What was outside the universe just after it formed?
So many articles state: The universe was xxx in size after 1 second or even after 1 nanosecond. The sizes vary from meters to light-years, at least according to my source. Now this information, which comes from a reasonable scientific site, calls for two interesting questions:
- Since it had a 'size', it also means it had a perimeter, and this begs the question: What was outside of this perimeter?
- Also, if you ask today, where is the center of the Universe, all scientists say, there is no center. How can there be no center if the universe had specific sizes just after the Big Bang, this is conflicting information.
Source: https://phys.org/news/2018-10-big-bangan-eyewitness-account.html
So many people avoid those statements made by scientists that the universe was xx in size after xx time after the Big Bang. "Size", means limitation. Don't talk about Earth that has no edge but still is unlimited, if you keep walking. But on Earth we still can go up. So if we scale this to the Universe where is the 'up' part in the universe? Also don't talk the observable universe, because the Big Bang was the creation of everything, including the non-observable universe.

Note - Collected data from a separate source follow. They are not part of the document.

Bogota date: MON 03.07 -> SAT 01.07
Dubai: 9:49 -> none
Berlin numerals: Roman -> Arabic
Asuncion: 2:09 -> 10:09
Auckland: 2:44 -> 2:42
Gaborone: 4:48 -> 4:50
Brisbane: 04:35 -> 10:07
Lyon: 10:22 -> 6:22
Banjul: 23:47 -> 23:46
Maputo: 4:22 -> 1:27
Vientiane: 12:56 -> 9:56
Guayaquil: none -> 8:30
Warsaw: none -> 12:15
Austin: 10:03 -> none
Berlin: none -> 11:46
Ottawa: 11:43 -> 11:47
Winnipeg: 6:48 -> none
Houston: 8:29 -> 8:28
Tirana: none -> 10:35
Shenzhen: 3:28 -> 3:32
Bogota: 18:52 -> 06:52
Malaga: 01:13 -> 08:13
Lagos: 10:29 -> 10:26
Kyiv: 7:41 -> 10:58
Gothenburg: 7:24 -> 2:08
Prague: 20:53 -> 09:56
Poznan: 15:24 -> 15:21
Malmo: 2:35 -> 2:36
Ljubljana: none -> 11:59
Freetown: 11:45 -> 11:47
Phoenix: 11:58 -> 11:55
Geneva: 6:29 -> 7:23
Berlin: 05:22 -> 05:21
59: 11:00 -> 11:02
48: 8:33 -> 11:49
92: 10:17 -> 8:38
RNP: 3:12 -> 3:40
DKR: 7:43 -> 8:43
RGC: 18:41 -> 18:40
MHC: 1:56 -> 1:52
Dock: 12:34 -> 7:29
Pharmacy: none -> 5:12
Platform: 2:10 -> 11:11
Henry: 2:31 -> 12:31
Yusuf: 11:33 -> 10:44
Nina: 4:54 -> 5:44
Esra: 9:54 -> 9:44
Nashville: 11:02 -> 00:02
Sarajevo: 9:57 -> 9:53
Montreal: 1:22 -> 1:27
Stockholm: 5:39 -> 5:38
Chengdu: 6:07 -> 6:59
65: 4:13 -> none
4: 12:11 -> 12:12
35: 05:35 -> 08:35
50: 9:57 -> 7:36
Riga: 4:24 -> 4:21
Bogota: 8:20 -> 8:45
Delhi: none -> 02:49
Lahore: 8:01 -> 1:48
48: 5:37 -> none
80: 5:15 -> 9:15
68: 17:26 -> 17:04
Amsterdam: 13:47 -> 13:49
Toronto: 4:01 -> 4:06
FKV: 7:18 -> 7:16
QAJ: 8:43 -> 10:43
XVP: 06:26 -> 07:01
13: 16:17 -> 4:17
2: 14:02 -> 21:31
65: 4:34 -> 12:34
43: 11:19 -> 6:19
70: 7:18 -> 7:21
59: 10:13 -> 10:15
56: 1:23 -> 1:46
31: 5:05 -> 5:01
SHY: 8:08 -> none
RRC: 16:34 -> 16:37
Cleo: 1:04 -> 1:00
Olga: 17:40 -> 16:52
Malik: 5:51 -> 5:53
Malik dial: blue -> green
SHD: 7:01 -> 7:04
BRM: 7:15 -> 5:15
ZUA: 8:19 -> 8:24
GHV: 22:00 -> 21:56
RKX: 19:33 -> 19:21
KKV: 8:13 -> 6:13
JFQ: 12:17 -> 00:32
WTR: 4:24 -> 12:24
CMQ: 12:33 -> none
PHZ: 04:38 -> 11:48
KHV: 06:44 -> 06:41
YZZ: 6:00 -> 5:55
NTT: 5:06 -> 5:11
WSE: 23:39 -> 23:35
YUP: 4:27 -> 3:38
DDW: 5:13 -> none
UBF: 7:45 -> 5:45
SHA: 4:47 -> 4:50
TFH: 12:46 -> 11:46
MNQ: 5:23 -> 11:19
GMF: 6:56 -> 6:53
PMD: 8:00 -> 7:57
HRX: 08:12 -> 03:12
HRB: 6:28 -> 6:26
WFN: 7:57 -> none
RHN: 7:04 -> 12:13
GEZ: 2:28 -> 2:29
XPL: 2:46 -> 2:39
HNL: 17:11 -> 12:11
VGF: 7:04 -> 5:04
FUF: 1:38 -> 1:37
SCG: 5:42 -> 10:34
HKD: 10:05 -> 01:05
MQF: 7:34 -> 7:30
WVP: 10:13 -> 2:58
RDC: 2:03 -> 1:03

Loose from the question itself I believe that the universe and space are two separate entities. The universe was always there, even if it had no single property whatsoever, or a property we don't understand. Space is like and oil spill in the ocean, but expanding and later on collapsing, while the universe itself stays put. I believe space is finite and it ends somewhere, to a point you can't go further. We humans need space, so you can't go outside it.